Los periódicos conservan noticias sorprendentes, como es la
vida de María del Tránsito Caballero, nacida hacia 1879 en San Felipe (Chile) y
migrada a los diez años a la capital, Santiago, donde comienza a trabajar de
aprendiz en una floristería de lujo, para, después, trocarlo por el oficio de
sombrerera, en una de cuyas fábricas trabajaba doce y trece horas diarias.
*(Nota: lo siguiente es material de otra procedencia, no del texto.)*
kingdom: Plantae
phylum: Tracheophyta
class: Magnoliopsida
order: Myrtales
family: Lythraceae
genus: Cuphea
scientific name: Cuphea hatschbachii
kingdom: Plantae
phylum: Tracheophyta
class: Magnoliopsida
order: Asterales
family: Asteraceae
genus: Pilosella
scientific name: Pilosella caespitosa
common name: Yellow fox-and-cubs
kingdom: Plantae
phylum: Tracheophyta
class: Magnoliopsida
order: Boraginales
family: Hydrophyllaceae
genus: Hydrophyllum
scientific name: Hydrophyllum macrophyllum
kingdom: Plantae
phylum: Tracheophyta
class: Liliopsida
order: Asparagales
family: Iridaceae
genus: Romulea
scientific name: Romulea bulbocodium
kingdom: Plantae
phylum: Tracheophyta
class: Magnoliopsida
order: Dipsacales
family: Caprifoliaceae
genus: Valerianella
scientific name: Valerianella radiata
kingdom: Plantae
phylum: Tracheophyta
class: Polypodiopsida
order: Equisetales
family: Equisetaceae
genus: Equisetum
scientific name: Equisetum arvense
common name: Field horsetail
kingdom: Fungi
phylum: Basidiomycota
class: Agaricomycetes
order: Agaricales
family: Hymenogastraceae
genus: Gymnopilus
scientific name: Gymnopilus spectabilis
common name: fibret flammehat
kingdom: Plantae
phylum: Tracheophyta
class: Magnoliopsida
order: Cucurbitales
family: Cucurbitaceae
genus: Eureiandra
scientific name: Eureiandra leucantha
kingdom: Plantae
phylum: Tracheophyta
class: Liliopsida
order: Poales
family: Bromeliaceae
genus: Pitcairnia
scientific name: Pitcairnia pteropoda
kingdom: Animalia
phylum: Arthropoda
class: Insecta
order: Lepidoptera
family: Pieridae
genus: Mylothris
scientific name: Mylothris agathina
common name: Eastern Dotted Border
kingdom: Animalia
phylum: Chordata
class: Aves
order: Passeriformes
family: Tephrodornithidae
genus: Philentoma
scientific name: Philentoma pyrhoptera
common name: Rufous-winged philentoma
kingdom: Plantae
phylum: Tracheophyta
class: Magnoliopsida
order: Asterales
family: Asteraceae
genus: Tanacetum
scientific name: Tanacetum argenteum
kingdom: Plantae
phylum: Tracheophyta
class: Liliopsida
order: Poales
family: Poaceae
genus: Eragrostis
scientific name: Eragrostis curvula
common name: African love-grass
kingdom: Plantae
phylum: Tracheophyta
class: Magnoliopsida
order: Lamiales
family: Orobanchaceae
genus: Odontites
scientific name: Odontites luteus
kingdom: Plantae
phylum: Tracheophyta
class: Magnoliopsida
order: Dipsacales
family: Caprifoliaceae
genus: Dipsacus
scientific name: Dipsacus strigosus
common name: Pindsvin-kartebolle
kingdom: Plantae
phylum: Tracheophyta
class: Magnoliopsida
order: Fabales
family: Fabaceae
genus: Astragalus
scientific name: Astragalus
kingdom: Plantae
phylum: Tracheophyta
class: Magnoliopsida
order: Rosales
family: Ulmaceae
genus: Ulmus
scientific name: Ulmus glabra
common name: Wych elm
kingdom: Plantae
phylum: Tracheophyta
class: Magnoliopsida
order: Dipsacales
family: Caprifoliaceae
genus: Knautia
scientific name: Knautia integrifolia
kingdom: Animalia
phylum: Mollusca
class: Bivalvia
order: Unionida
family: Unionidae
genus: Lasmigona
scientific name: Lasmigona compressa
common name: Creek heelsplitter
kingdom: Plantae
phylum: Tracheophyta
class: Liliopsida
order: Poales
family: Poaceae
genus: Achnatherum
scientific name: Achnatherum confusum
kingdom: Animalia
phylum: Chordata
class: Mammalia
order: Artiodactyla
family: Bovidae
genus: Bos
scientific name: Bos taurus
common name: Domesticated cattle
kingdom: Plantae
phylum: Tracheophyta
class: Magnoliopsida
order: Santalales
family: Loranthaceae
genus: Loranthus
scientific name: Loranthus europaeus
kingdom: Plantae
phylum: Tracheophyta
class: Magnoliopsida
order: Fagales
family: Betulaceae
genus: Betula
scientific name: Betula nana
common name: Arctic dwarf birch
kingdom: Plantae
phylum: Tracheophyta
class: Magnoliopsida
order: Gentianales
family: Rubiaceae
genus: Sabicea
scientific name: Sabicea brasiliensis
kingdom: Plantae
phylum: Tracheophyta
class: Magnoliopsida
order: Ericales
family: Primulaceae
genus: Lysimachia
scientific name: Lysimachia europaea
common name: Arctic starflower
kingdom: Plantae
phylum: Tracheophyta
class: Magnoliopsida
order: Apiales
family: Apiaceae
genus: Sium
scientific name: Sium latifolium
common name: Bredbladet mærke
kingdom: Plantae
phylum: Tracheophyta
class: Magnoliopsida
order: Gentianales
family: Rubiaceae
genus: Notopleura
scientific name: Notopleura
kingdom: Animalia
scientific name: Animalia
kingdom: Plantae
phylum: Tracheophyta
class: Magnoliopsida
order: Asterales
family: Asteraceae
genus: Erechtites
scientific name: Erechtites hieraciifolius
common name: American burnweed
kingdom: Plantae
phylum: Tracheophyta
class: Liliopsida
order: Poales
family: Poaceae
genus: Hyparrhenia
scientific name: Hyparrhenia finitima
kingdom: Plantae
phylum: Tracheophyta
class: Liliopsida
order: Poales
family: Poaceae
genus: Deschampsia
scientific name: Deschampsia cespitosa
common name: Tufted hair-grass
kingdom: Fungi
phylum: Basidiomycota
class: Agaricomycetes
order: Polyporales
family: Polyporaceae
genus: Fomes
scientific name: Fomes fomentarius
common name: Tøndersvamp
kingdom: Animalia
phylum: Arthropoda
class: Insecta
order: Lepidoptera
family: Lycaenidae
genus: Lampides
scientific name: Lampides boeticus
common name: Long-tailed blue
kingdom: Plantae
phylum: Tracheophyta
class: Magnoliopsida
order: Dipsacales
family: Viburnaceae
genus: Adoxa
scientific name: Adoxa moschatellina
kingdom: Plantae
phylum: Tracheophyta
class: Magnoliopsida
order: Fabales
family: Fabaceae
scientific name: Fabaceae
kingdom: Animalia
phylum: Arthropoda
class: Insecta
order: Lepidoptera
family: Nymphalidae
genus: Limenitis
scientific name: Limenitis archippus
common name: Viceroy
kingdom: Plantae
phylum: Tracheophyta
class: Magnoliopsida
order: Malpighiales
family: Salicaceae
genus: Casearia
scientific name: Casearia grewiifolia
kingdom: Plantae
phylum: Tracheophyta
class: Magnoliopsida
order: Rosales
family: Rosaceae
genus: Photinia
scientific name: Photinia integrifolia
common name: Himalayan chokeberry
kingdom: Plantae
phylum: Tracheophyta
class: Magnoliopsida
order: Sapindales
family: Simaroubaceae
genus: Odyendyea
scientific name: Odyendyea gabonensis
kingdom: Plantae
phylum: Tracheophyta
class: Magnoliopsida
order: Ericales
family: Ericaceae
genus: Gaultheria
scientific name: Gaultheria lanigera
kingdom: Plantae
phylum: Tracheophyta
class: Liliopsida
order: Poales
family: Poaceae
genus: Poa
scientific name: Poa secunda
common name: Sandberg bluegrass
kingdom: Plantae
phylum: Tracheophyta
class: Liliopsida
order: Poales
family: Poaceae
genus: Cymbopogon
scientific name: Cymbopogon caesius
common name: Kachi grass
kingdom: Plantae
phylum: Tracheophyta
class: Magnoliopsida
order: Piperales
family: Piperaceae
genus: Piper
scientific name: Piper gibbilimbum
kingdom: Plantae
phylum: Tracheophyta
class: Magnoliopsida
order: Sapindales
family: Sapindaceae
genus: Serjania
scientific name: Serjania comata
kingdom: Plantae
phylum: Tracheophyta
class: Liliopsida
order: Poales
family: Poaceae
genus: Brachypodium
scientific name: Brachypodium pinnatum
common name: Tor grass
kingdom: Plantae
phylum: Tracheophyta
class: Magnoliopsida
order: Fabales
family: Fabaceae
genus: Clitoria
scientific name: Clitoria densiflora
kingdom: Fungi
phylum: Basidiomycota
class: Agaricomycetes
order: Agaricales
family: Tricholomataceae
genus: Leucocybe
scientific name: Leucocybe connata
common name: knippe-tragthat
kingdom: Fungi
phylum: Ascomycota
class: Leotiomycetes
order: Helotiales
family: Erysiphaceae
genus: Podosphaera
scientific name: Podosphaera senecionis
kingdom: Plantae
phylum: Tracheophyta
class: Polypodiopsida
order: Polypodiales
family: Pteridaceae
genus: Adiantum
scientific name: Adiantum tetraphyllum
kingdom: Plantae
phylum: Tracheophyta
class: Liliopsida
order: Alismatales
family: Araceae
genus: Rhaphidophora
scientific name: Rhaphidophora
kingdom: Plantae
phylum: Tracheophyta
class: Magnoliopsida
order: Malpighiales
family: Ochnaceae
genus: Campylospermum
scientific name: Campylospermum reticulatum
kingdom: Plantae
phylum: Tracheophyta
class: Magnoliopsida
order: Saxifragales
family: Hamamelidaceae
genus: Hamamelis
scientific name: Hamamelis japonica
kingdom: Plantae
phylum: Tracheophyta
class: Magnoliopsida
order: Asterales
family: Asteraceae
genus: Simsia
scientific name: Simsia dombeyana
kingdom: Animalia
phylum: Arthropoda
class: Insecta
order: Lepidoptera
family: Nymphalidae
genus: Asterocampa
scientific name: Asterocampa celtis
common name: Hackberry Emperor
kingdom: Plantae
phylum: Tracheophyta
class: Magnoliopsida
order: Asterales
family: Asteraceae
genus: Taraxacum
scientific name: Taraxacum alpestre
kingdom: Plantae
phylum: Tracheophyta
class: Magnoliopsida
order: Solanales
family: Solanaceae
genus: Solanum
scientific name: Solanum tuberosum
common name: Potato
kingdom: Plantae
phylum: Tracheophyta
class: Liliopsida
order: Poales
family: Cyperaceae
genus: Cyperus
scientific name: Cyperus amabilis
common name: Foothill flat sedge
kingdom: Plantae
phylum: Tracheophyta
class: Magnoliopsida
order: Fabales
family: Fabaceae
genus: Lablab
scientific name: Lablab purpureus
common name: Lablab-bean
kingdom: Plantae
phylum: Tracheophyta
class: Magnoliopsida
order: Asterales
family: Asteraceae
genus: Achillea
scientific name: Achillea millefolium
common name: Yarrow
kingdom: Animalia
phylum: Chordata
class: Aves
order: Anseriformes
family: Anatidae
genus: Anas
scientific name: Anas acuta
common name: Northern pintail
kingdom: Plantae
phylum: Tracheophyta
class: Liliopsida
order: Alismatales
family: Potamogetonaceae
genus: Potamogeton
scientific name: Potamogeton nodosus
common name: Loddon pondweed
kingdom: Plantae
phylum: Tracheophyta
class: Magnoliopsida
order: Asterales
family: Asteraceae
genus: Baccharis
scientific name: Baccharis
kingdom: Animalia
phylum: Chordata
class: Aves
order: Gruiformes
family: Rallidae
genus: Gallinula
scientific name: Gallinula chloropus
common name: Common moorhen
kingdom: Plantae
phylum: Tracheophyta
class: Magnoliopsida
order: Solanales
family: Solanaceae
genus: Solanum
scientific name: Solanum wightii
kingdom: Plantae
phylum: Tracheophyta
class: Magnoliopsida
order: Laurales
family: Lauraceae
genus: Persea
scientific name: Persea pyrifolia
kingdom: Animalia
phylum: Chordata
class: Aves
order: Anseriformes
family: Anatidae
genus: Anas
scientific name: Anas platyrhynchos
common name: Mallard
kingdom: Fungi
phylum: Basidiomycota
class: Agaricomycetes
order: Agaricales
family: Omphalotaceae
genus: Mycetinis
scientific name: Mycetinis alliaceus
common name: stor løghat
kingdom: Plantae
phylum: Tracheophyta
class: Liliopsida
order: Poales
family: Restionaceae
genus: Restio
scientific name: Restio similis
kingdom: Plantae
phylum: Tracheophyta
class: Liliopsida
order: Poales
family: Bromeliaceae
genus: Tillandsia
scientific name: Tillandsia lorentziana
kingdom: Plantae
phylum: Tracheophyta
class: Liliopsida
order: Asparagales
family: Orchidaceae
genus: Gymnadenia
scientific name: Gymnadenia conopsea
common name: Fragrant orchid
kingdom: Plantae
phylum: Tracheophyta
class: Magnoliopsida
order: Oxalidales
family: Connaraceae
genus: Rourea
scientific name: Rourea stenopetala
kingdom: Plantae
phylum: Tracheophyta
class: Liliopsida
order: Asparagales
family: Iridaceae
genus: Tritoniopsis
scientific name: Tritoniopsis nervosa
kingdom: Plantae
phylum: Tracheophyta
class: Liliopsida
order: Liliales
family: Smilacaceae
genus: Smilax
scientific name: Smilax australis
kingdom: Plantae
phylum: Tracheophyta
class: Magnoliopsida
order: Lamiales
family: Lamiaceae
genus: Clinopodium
Es
lo que podemos leer en los órganos progresistas La Idea y La Luz, de la
capital chilena, y en Tierra y Libertad
de Casablanca (Chile).
Tanto Magno Espinoza como Luis Pardo nos relatan que María,
con una instrucción escolar elemental, “por la contracción en el trabajo y la
claridad de su inteligencia”, no se doblegó a su suerte y, robándole horas al
descanso, se instruyó en lecturas sociológicas de Tolstoy, Kropotkin o Grave,
alejándose de la situación que tenía encadenados a muchos hombres y mujeres,
que “vivían fanatizados por la religión, el orgullo o la estúpida moral del día”.
Desde el Centro de Propaganda Anticlerical Giordano Bruno o el Grupo Anarquista
Luz o la Sociedad Artística a la que pertenecía, colaboraba en el apoyo a las
reivindicaciones obreras, fabricando “una gran cantidad de ramilletes de flores
artificiales que vendió, con cuyo producto llevó pan y vestidos a muchos
infelices”.
Su idea era luchar por cambiar la sociedad y, como tal,
asistía a las asambleas públicas (a veces era la única mujer), con el
consiguiente asombro de la mayoría de mujeres y de muchos hombres, “rompiendo
con las rutinas y los prejuicios impuestos a la mujer”. Al tiempo, escribía en
la prensa anarquista y obrera de la época con los seudónimos de Una Sombrerera
Revolucionaria y de Una Rebelde.
Pero un accidente comenzó a restarle salud y una “cruel enfermedad” le obligó a elegir entre la muerte o la amputación del brazo derecho, prefiriendo lo primero, lo cual precipitó el derrumbe del Teatro Lírico, donde murieron unas veinte personas, a donde asistía a una conferencia. Dicen las crónicas que la enterraron en el Cementerio General (19 de marzo de 1905) y que los compañeros adornaron su tumba con una siempreviva.